A questo si è aggiunta una tendenza che molti hanno avvertito martellante: voler cercare un capro espiatorio per giustificare la recrudescenza della pandemia. A partire dal mese di marzo siamo stati spettatori della caccia all’untore, concretizzatasi dapprima nella figura del runner che, correndo solitario su strade di campagna, avrebbe potuto diffondere il virus (ai cinghiali?), l’infame sospetto è ricaduto poi sui proprietari dei cani, rei di non aver dotato le bestiole di catetere e stomia per espletare i bisogni, per giungere ai temibili vacanzieri di ritorno dai lidi sardi e, infine, ai ragazzi, sospettati di “dropplettare” l’atmosfera di particelle infettive. La figliola che, per la salvaguardia della salute non si avvicina fisicamente ai quattro nonni dalla fine di agosto, ha mal tollerato quest’ultima caccia alle streghe: «È ora di finirla di dire che i giovani diffondono il virus perché sono irresponsabili! Quest’estate abbiamo vissuto liberi, ma siamo a fine ottobre e non è per questo motivo che si registra un aumento dei contagi! Da quando è iniziata la scuola siamo sempre stati attenti: mettiamo le mascherine, in aula iberniamo perché teniamo le finestre spalancate, se usciamo siamo controllati a vista: sabato sera in piazza Duomo c’erano più vigili e carabinieri che persone!».

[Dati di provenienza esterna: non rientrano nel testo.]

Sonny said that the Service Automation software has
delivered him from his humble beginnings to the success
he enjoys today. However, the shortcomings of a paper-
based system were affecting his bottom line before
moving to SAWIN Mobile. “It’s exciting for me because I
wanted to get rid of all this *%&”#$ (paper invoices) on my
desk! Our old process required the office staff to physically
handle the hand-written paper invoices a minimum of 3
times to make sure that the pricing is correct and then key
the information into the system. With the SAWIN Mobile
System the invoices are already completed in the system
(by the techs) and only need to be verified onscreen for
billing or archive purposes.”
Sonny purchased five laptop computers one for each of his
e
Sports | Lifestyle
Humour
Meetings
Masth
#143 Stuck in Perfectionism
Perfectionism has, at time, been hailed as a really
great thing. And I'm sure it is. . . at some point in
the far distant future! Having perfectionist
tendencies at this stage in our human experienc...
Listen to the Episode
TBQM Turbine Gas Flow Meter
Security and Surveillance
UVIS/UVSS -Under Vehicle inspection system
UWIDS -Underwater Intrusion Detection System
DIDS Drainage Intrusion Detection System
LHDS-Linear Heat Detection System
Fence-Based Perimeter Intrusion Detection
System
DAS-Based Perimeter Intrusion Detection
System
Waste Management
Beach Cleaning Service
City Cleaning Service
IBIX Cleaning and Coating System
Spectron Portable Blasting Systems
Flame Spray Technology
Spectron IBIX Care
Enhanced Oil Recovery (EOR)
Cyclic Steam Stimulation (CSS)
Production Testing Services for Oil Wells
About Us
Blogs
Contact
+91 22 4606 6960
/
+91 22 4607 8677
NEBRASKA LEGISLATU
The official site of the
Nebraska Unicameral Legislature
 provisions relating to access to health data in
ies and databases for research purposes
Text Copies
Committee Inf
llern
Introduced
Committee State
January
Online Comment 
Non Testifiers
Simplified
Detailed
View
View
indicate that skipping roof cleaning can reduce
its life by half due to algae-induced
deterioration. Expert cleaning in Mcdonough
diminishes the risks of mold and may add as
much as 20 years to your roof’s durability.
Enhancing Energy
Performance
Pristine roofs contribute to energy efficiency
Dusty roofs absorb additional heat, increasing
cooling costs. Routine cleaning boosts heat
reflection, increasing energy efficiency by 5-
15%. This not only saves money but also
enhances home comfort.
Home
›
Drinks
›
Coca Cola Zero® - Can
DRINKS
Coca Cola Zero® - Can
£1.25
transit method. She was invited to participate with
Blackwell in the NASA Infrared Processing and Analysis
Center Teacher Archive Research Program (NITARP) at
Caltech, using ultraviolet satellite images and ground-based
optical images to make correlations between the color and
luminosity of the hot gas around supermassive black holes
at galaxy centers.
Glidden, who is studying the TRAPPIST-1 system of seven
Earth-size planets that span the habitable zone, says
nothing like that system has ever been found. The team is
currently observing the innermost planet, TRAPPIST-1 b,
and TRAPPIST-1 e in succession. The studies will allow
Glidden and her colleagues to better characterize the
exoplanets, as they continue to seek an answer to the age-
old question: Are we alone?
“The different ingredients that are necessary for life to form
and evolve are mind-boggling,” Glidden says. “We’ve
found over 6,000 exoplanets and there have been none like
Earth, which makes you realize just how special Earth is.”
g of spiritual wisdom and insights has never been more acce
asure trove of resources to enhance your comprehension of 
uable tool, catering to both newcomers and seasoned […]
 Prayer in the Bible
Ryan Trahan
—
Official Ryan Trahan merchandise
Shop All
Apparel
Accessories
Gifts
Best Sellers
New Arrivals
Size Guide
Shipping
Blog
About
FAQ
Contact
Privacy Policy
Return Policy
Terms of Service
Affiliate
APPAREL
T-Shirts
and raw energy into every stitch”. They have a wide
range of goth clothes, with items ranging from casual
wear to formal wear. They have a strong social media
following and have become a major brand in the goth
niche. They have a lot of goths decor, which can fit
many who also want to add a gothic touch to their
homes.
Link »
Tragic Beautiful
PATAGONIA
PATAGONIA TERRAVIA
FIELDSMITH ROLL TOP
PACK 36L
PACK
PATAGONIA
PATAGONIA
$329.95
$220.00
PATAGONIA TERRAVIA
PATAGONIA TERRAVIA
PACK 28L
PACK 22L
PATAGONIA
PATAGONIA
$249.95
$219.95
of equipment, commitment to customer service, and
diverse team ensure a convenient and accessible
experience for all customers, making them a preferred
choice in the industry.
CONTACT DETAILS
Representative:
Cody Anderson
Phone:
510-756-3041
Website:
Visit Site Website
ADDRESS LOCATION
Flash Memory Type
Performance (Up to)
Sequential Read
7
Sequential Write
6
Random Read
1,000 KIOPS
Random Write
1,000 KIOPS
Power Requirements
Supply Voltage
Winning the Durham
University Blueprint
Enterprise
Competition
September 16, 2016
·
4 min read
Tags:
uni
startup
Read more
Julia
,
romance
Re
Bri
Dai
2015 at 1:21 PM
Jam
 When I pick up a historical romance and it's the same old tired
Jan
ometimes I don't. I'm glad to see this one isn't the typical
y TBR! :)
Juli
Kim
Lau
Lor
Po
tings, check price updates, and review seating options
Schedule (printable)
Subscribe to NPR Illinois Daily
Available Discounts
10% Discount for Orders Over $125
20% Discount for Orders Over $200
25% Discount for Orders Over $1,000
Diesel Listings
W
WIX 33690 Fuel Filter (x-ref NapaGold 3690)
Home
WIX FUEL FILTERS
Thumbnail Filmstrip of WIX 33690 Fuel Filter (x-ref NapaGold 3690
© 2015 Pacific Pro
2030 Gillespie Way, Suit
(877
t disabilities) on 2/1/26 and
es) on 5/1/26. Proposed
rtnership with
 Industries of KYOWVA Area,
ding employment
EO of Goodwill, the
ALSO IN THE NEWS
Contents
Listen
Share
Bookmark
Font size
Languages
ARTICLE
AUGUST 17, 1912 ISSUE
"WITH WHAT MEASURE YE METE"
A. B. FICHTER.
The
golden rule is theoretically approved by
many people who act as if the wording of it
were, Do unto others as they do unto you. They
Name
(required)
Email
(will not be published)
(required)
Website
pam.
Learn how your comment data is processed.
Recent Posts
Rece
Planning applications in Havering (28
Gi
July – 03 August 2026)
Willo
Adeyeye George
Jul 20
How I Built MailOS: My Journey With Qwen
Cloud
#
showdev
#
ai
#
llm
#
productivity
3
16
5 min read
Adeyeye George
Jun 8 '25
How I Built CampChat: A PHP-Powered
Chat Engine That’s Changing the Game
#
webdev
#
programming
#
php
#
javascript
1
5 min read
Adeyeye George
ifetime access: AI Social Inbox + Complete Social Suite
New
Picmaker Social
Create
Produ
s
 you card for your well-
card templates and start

Lo sfogo è comprensibile: negli ultimi tempi l’identificazione giovane = untore è diventata virale (ironia delle parole!) e i provvedimenti dell’ultimo Dpcm non sembrano smentire questo trend. La situazione è difficile, ma mi chiedo se a livello centrale non si potesse tentare una soluzione alternativa: mi preoccupano il progressivo appiattimento psicologico, la tristezza che balugina negli occhi nel seguire le lezioni da remoto, lo svilimento nel dover nuovamente rinunciare allo sport, il timore persino nell’invitare a casa un amico a sbranare una crostata.

Non mi stupisco che la ragazza, altalenante tra la depressione e l’agguerrimento, se ne sia uscita con questa osservazione: «Guarda fuori dal bar qui di fronte quanti anziani ci sono! E all’interno ce ne sono altrettanti a vedere la partita! Qualcuno mi deve spiegare perché loro possono e io devo andare a scuola a giorni alterni e forse in futuro nemmeno più quello! Ah sì, noi siamo untori…».